In summary, OAC can act as a protective agent for NSCLC. This study is the first to demonstrate that OAC induces protective autophagy in NSCLC cells through the PTEN/AKT pathway. Our data provide new insights into the targeted pathways involved in NSCLC and highlight novel therapies for complexes that have not yet been adequately studied.
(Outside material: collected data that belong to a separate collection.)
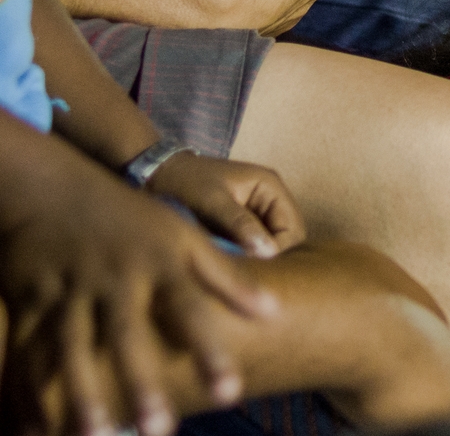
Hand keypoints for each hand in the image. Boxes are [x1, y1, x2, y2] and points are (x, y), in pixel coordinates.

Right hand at [0, 117, 277, 435]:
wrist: (54, 188)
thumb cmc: (133, 219)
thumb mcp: (185, 237)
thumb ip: (228, 277)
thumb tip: (274, 312)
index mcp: (160, 260)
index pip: (191, 309)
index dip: (209, 350)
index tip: (232, 393)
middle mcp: (116, 276)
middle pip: (127, 334)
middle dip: (141, 382)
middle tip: (161, 431)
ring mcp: (70, 287)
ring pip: (72, 346)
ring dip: (82, 393)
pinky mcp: (30, 299)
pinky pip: (27, 348)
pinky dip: (29, 387)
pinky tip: (40, 427)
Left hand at [142, 153, 305, 260]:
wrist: (156, 173)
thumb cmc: (185, 181)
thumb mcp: (212, 202)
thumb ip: (240, 224)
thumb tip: (269, 253)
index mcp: (271, 188)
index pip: (292, 230)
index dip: (279, 254)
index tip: (253, 272)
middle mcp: (270, 200)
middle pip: (285, 240)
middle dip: (269, 259)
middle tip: (244, 276)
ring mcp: (257, 213)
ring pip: (270, 246)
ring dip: (256, 260)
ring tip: (234, 273)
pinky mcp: (241, 224)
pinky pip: (252, 246)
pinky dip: (244, 258)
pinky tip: (228, 267)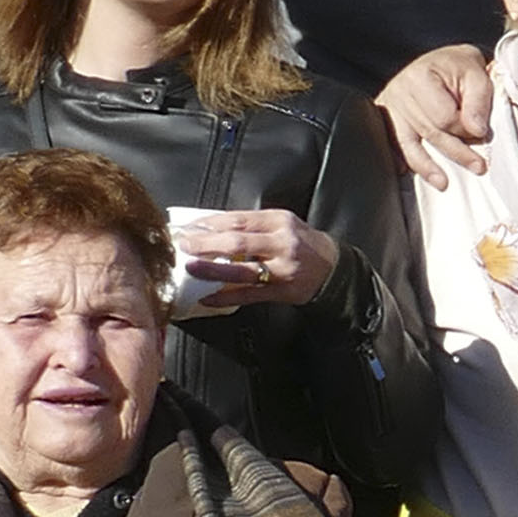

Future studies should aim to clarify the specific molecular mechanisms underlying the interactions among OAC, autophagy, and apoptosis. Clinical trials are also needed to evaluate the safety and effectiveness of OAC in NSCLC patients, either alone or in combination with other therapeutic agents. Optimizing OAC utilization and understanding its mechanisms could improve NSCLC patient treatment outcomes, offering renewed hope against this disease. Therefore, it is hoped that OAC can be applied in clinical research to generate new ideas for its use in the clinical therapeutic targets of NSCLC.